Nov 20, 2017 9:15 AM ET
Michael Padilla, here with his mother, is a business Personal Systems account manager at HP

Originally published on Global Citizen

Life is an incredible journey. Every day is a beautiful gift and an opportunity to make a positive difference. I learned this at an early age watching how hard my mom, Sharon, worked to make sure we had the best life possible. At times, she worked multiple jobs so that we had all that we needed. As I grew up, her work ethic helped to create and influence my own. She showed me that anything is possible, even in the midst of adversity. During the most difficult times, you can and will survive.

Two years ago, Sharon was diagnosed with lung cancer. She was in perfect health and had absolutely no symptoms, but a newly developed test found a tennis ball-sized mass in her lung. The oncologist estimated it had been there for six to eight years.

The news was devastating and life-changing. Further testing showed that the cancer had already spread to her liver and pancreas. She had stage four lung cancer. There was no cure. Chemotherapy would be the only course of treatment, and it would be indefinite. She was given no more than 18 months to live. My best friend was dying and there was absolutely nothing I could do to stop it.

My mom endured chemotherapy like a champion. It lasted 12 months, and you would not have known my mom was going through it — she had no hair loss, weight loss, or any other visible ailment. But it led to heart issues and decreased lung function, and she had to be placed on oxygen. Despite all of that, Sharon continued to fight.

During this time, new immunotherapy drugs had been developed to specifically target lung cancer cells, and the oncologist started her on a new treatment, including a 90-day waiting period to see if it would be effective.

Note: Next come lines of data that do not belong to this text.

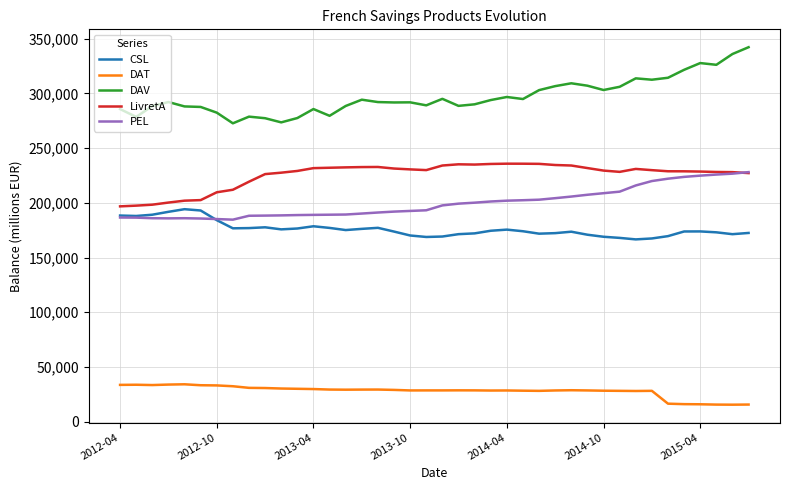

What is the lowest value of the DAV series?

272692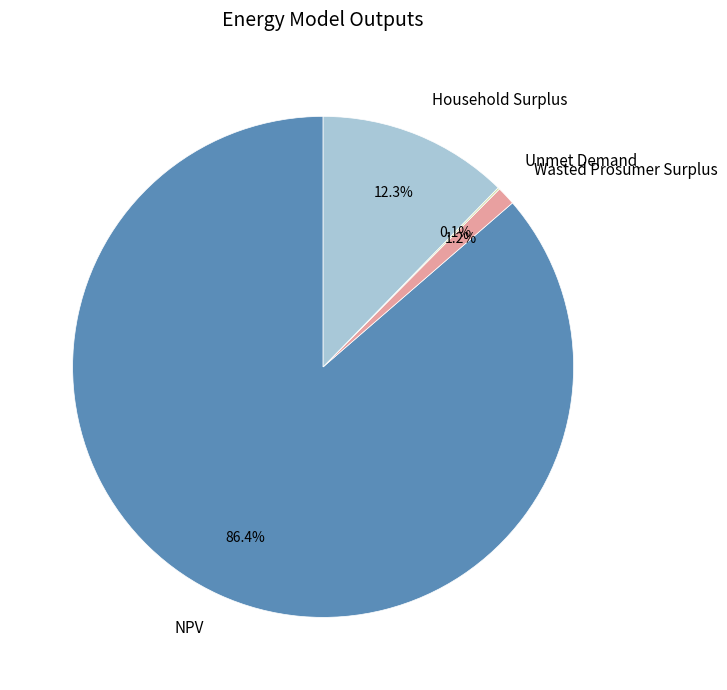

Between Household Surplus and NPV, which is larger?

NPV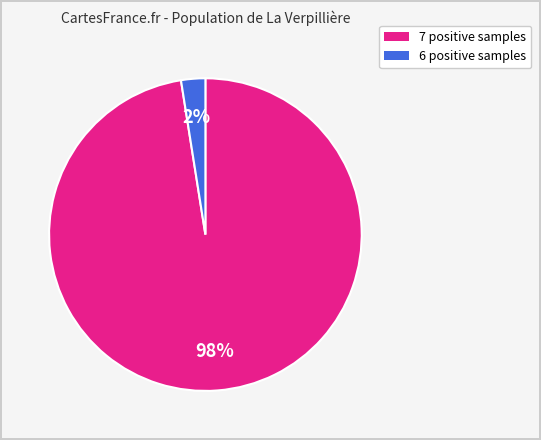

To the nearest percent, what is the average slice percentage?

50%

That was the best 90 days my mom had experienced in quite some time. Both her heart and lung issues virtually disappeared. She felt on top of the world and our hopes were high. But the treatment was not effective and in fact the cancer had actually progressed further. The only option was to return to chemotherapy.

The experience prompted me to travel to Washington, D.C. with the American Lung Association (ALA), to represent New Mexico, and to share my mom’s story of perseverance and survival as a means to boost lung cancer awareness.

Representatives from each state met with their lawmakers to advocate for continued cancer research funding for the National Institutes of Health (NIH) and for continued affordable healthcare in the US. My mom has survived and thrived thanks to current funding and healthcare programs.

Though her cancer wasn’t detected early enough to avoid a stage four diagnosis, for many others, early identification, clinical trials, and improved awareness can save lives. A reduction in NIH research funding and elimination of affordable healthcare will have a negative impact on millions of Americans.

My best friend, my beautiful mom, continues to fight the battle of her life. When she was first diagnosed, she could have immediately given up, but she didn’t, even knowing the road ahead would be extremely difficult. I am the person that I am because of her profound influence, and her legacy will live on through me.

It’s important to remember that in the end, no matter what adversities you face in life, you must keep pushing forward. If you believe that anything is possible, awareness and strength will be your reward even in the most challenging of situations. Most importantly, trust that the journey you travel will be worth it.